The three other members of the quintet had more traditional roots, though each

had musical tentacles which extended far beyond bluegrass. Singer-songwriting guitarist Rowan and fiddle virtuoso Clements were old-school bluegrass, having once been members of Bill Monroe’s Blue Grass Boys, where the genre all began. Mandolinist Grisman was part of the emerging newgrass revival, playing an assortment of bluegrass, folk and jazz he called “Dawg music.”


Rowan had teamed up with Grisman in 1967, forming the psychedelic rock band Earth Opera which opened for The Doors. And when Grisman moved to San Francisco he met Garcia and would play mandolin on the Grateful Dead’s 1970 release American Beauty, an album dominated by Garcia compositions.


In fact, Grisman would prove the pivotal figure in the ever-lasting success of Old & In the Way. He was listed as the producer, editor and mixer on the original self-titled album released by Round Records, a label affiliated to Grateful Dead Records. And the subsequent four albums of The Boarding House shows – released between 1996 and 2013 – were all on Grisman’s own independent record label Acoustic Disc/Oasis, which he founded in 1990.


The original selection of 10 tracks – from the 55 eventually included in The Complete Shows – provides a good insight into how these musical purists intended to represent, and indeed promote, themselves. The best assessment is that it represents a fair mix of the old and the new, the borrowed and the blue. In other words, something for everyone under the progressive bluegrass banner!

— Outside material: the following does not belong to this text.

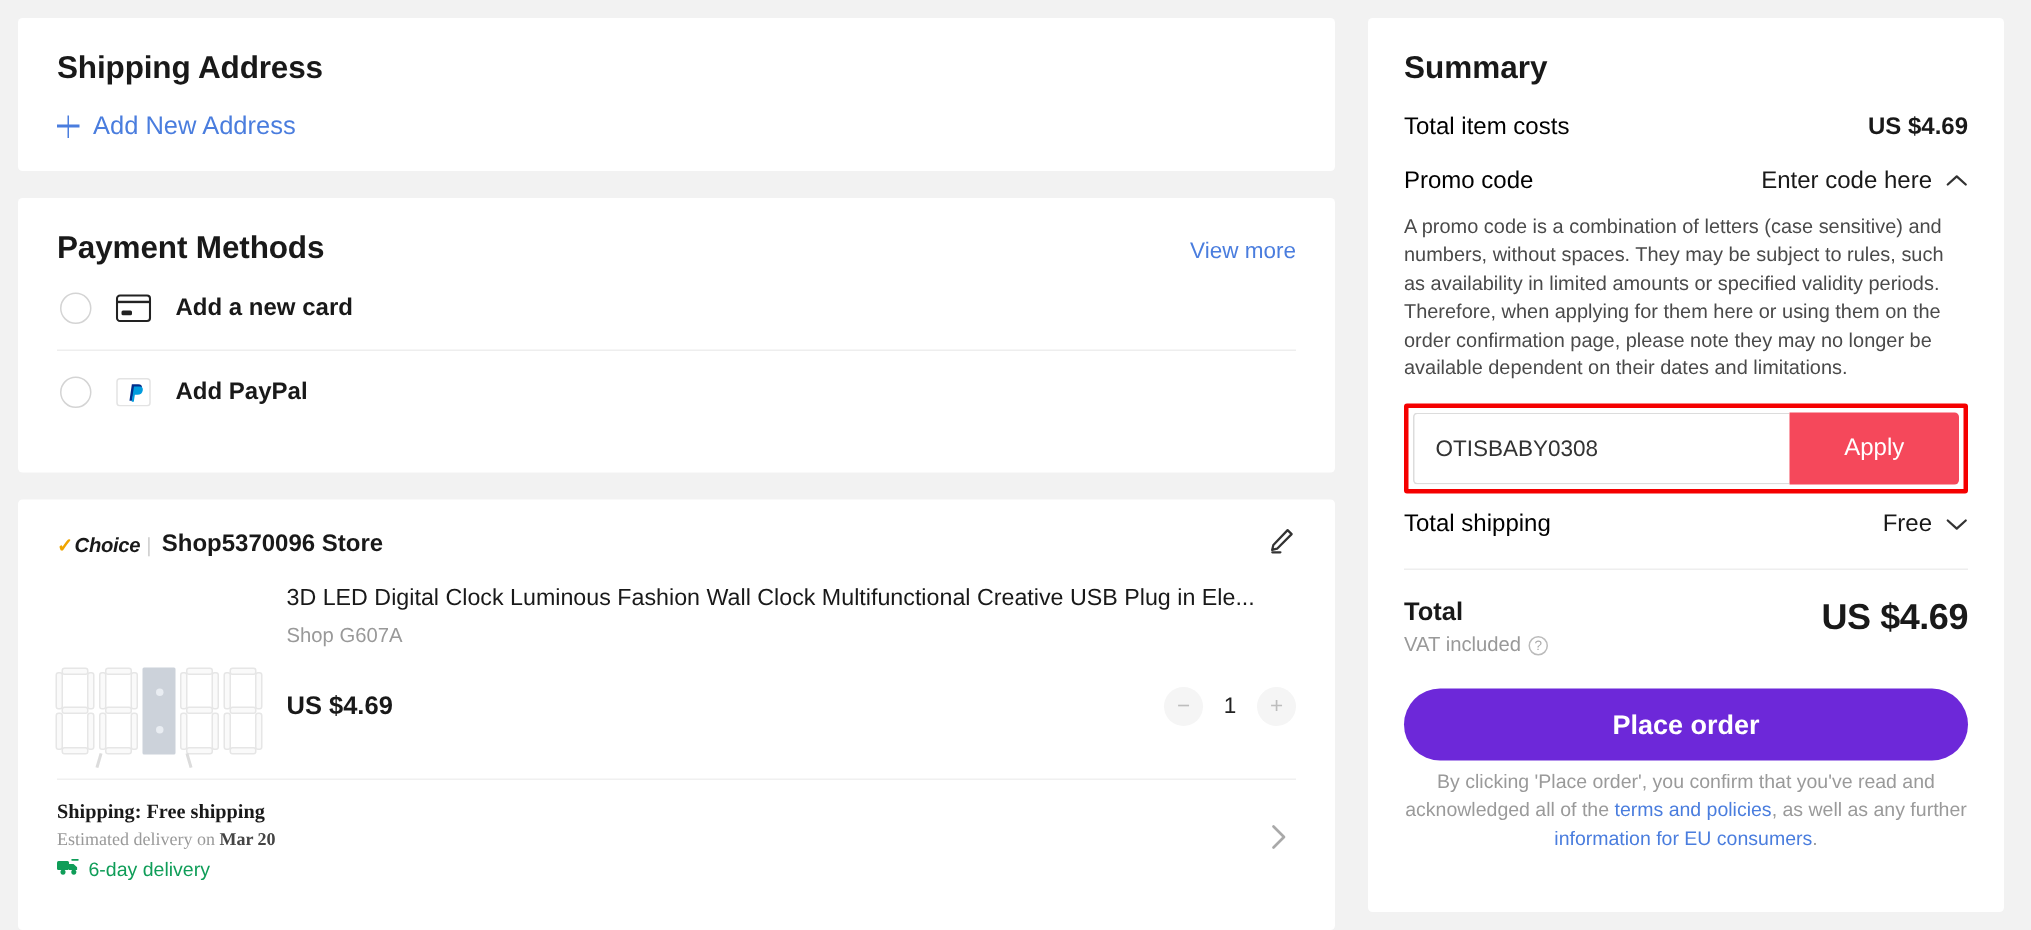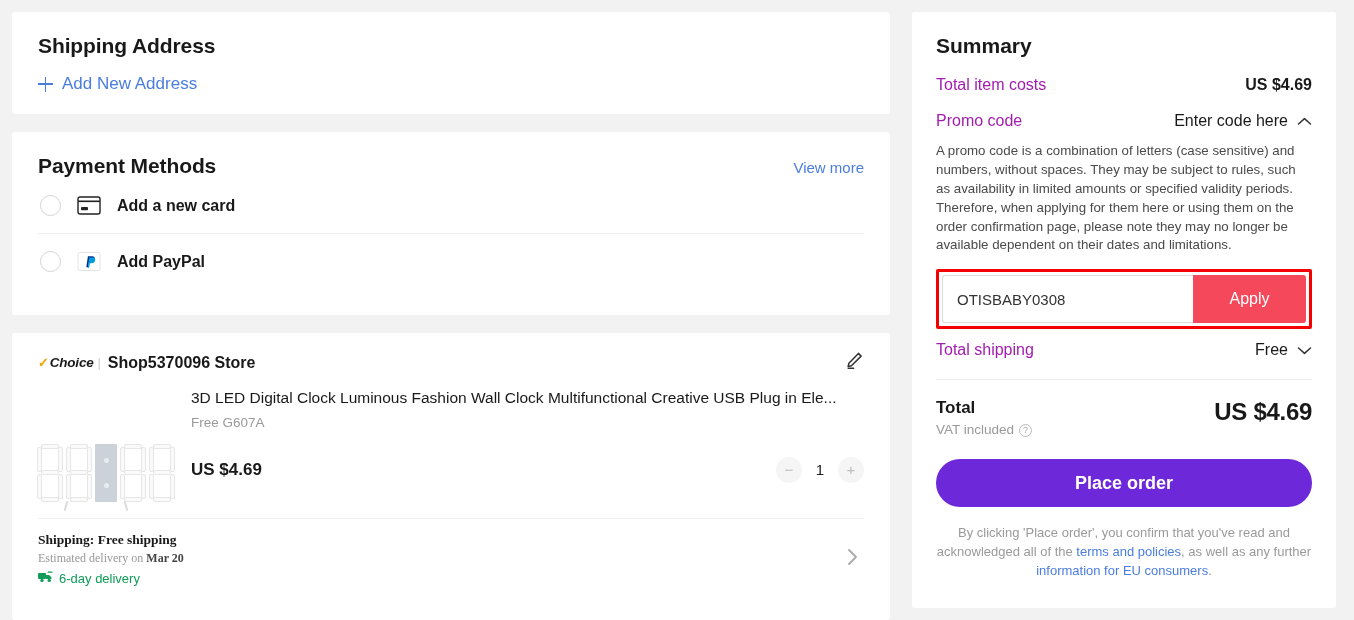"Total item costs" .sum-label { color: #a21caf -> #000000 }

The most interesting selection is a song by Jagger & Richards, that famous pair of composers hardly big in bluegrass circles. “Wild Horses” was on Sticky Fingers, the Rolling Stones album released in 1971 – one year after Gram Parsons made the original recording with The Flying Burrito Brothers. The Burritos gave it a distinctive alt country feel and this has been elevated to the full high lonesome sound by Old & In the Way, helped by some classic fiddling from Clements. It proved to a forerunner to countless versions by Americana artists over the years.

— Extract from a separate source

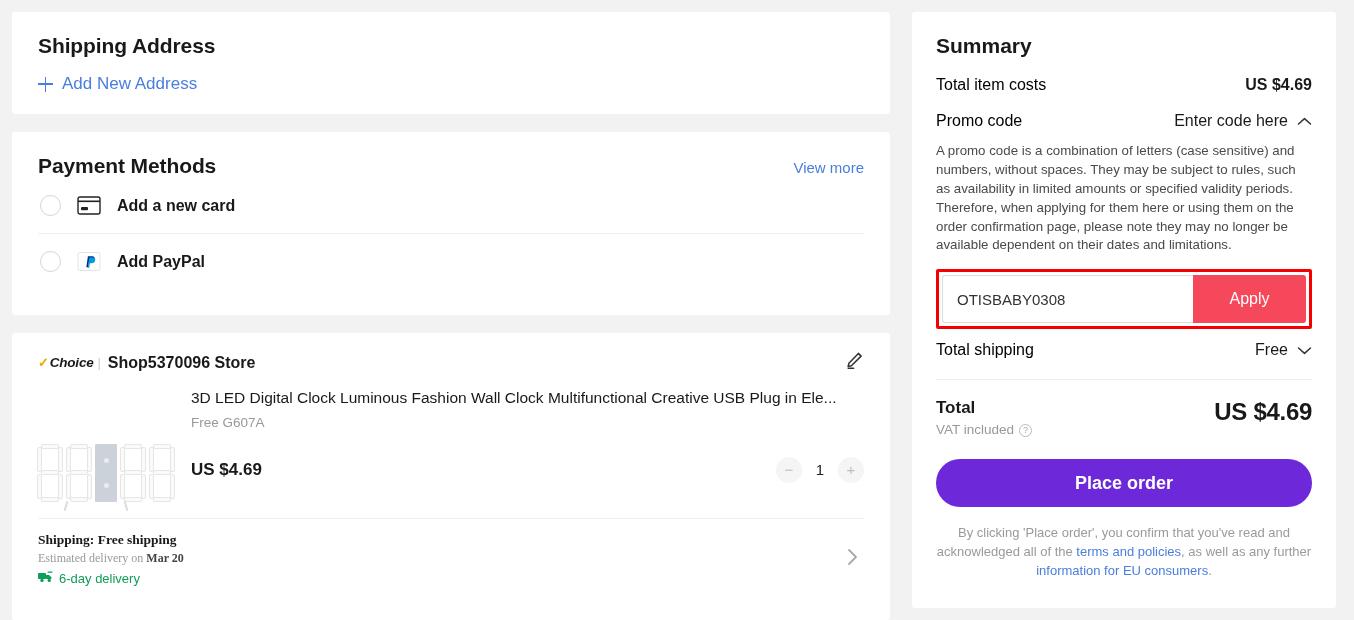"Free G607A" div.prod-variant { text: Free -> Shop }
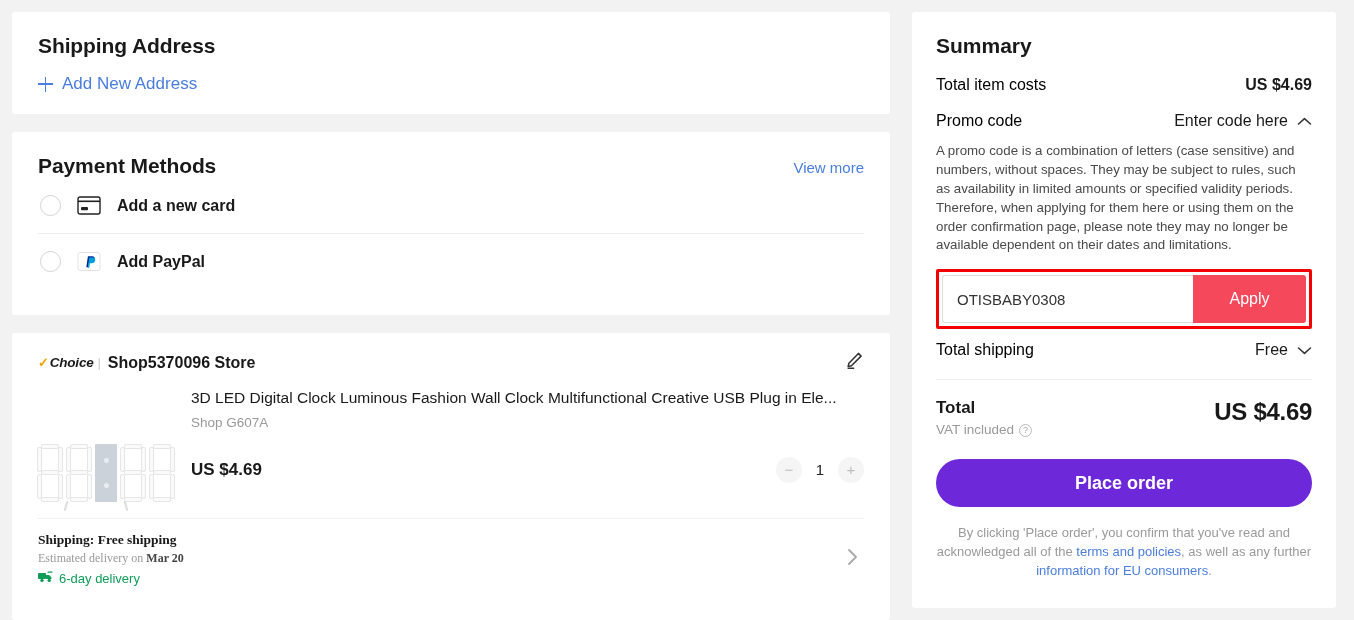"By clicking 'Place order', you" .disclaimer { margin-top: 17px -> 5px }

There are four Rowan compositions on the original album, but oddly, not the one considered by many to be his finest song. “Lonesome L.A. Cowboy,” only emerges on the second album, more than 20 years later. The song - Rowan’s whimsical take on drug-fuelled Californian musicians of the 1970’s – is a sheer delight: I been smokin' dope, snortin' coke/ Tryin' to write a song/Forgettin' everything I know/‘Til the next line comes along


For sheer acoustic purity, both instrumentally and vocally, it is hard to go past how the quintet treat the traditional songs.


The gospel standard “Angel Band” is near perfection, with the harmonies by Rowan, Garcia and Grisman eclipsing any other interpretations, including the impressive version by Emmylou Harris on her 1987 gospel album by the same name. The song is the final track to High Lonesome Sound. Another gospel classic “Drifting Too Far From The Shore” does not get included until Breakdown, but again it serves as the definitive bluegrass version.


As might be expected, many of Bill Monroe’s standards are on the setlist. But there is no Monroe song on the original album. The first, and probably Bill’s best, “I’m On My Way Back To The Old Home,” gets an outing on the second release and again it is the fiddle of Clements which gives it wonderful fusion and pace. Monroe’s “Wicked Path of Sin” is also on the 1996 release, with Rowan’s vocals as silky as could be.


Of the quintet, only Rowan and Grisman have survived. But the group’s legacy is musical gold-dust. And the 50th anniversary of this famous recording is a good opportunity to revisit, or even discover, the Boarding House shows.